This workshop was designed and facilitated by Dr Alice Brawley-Chesworth, Postdoctoral Researcher and representative on the DCU Institute for Climate and Society governing board and ENHANCE Researcher. She is the author of this report.

The DCU Institute for Climate and Society focuses on social science and humanities perspectives on the climate crisis. Every year, members who are early in their careers, defined as PhD students and post-doctoral researchers, gather for a day of activities. As the postdoctoral representative on the governing board, I worked with the PhD representative to plan the 2025 event. We used the Futures Workshop framework to help attendees envision the careers they want to create for themselves and identify some practical steps they can take to get started.
I called it a micro-future workshop because we only had three hours to work with. The event was held on 11 December 2025 and was divided into three roughly equal one-hour sessions, followed by lunch. Sixteen people attended, including three speakers who were not early in their careers. These speakers were included in the first two phases and left before the final phase began.
The workshop was adapted into three phases: Preparation, Critique, and a combined Fantasy and Planning phase.
The Preparation phase focused on helping participants feel comfortable and get to know each other. We began with a short welcome and introduction, explaining the main goals of the day: building connections and thinking about future careers. Most of this phase was spent on an introductory exercise designed to ensure everyone spoke with many people in the room. Participants tried to tick off items on a list using only one person per item. The list included personal experiences, family background, and personal characteristics. Besides breaking the ice, this allowed people to discover unexpected things they had in common, even if it was simply that they had both never learned how to swim.
This part of the day was very successful. People quickly began laughing together and finding shared interests. We discovered that nobody in the room had a tattoo, knew how to scuba dive, or had been skydiving, and a shared identity of ‘not being risk-takers emerged. Conversations during this phase revealed a common theme: the difficulty of being highly educated while having limited work experience, alongside the precarity of early-career academic employment. This led naturally into the critique phase.
The Critique phase combined reflection with conversations about career options. Three speakers were invited to talk about their post-PhD careers, sharing challenges, successes, and advice. Two were relatively early in their careers, while the third had completed a PhD after a career outside academia. A strong theme across all talks was flexibility and the importance of being open to unexpected opportunities, rather than focusing too narrowly on a traditional postdoc-to-professor pathway.
Due to time constraints, the Fantasy and Planning phases were combined. Participants wrote a newspaper article set in 2050 about their future selves receiving an award, using broad definitions of success such as solving societal problems, mentoring others, or contributing to a more just society. They then identified one or two actions they could take in the next three months to start moving in that direction.

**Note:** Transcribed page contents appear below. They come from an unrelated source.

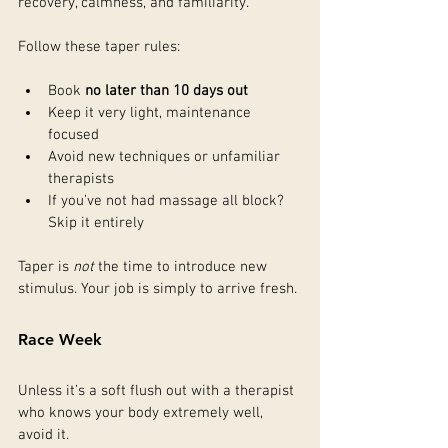
recovery, calmness, and familiarity.
Follow these taper rules:
Book 
no later than 10 days out
Keep it very light, maintenance 
focused
Avoid new techniques or unfamiliar 
therapists
If you’ve not had massage all block? 
Skip it entirely
Taper is 
not
 the time to introduce new 
stimulus. Your job is simply to arrive fresh.
Race Week
Unless it’s a soft flush out with a therapist 
who knows your body extremely well, 
avoid it.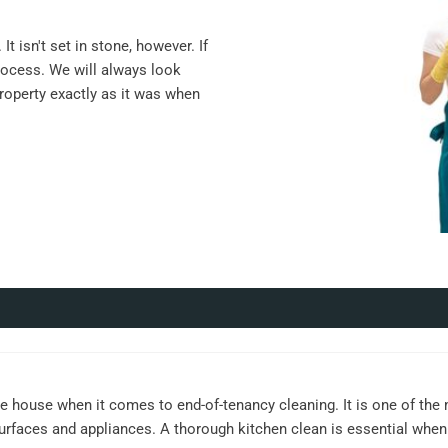
t isn't set in stone, however. If
rocess. We will always look
property exactly as it was when
e house when it comes to end-of-tenancy cleaning. It is one of the
surfaces and appliances. A thorough kitchen clean is essential when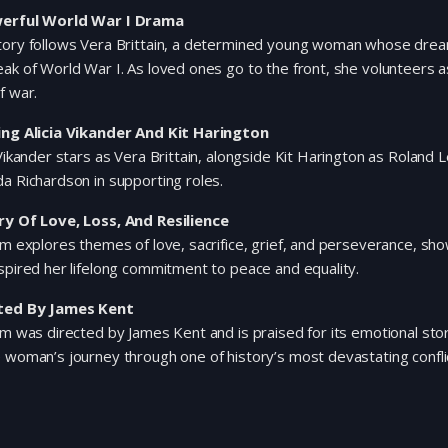
erful World War I Drama
tory follows Vera Brittain, a determined young woman whose dream
ak of World War I. As loved ones go to the front, she volunteers
f war.
ing Alicia Vikander And Kit Harington
 Vikander stars as Vera Brittain, alongside Kit Harington as Roland
a Richardson in supporting roles.
ry Of Love, Loss, And Resilience
lm explores themes of love, sacrifice, grief, and perseverance, s
spired her lifelong commitment to peace and equality.
ted By James Kent
lm was directed by James Kent and is praised for its emotional storyt
 woman’s journey through one of history’s most devastating confli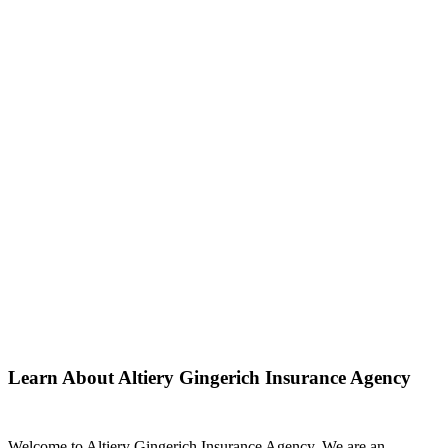
Learn About Altiery Gingerich Insurance Agency
Welcome to Altiery Gingerich Insurance Agency. We are an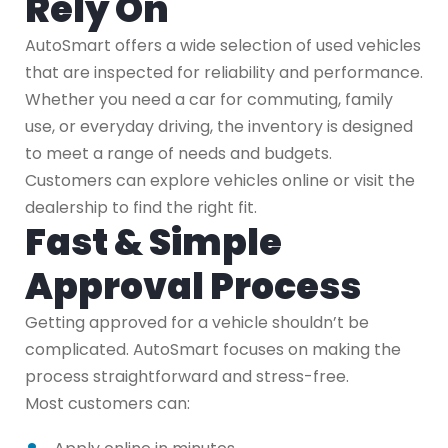
Rely On
AutoSmart offers a wide selection of used vehicles
that are inspected for reliability and performance.
Whether you need a car for commuting, family
use, or everyday driving, the inventory is designed
to meet a range of needs and budgets.
Customers can explore vehicles online or visit the
dealership to find the right fit.
Fast & Simple
Approval Process
Getting approved for a vehicle shouldn’t be
complicated. AutoSmart focuses on making the
process straightforward and stress-free.
Most customers can: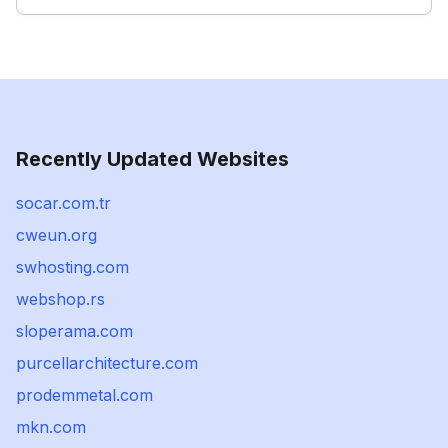
Recently Updated Websites
socar.com.tr
cweun.org
swhosting.com
webshop.rs
sloperama.com
purcellarchitecture.com
prodemmetal.com
mkn.com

While we did not collect these ideas, participants were highly engaged and supportive of one another. Overall, the workshop achieved what was possible within the limited time available and highlighted the potential value of making this type of reflective space a more regular feature in the future.
I think we were successful in accomplishing what we could in the time allotted without anything feeling rushed. I’m glad I did this workshop after our meeting in Kaunas, as hearing other researchers talk about how they were flexible with the structure helped me feel more comfortable changing things so that it fit the time and resources available.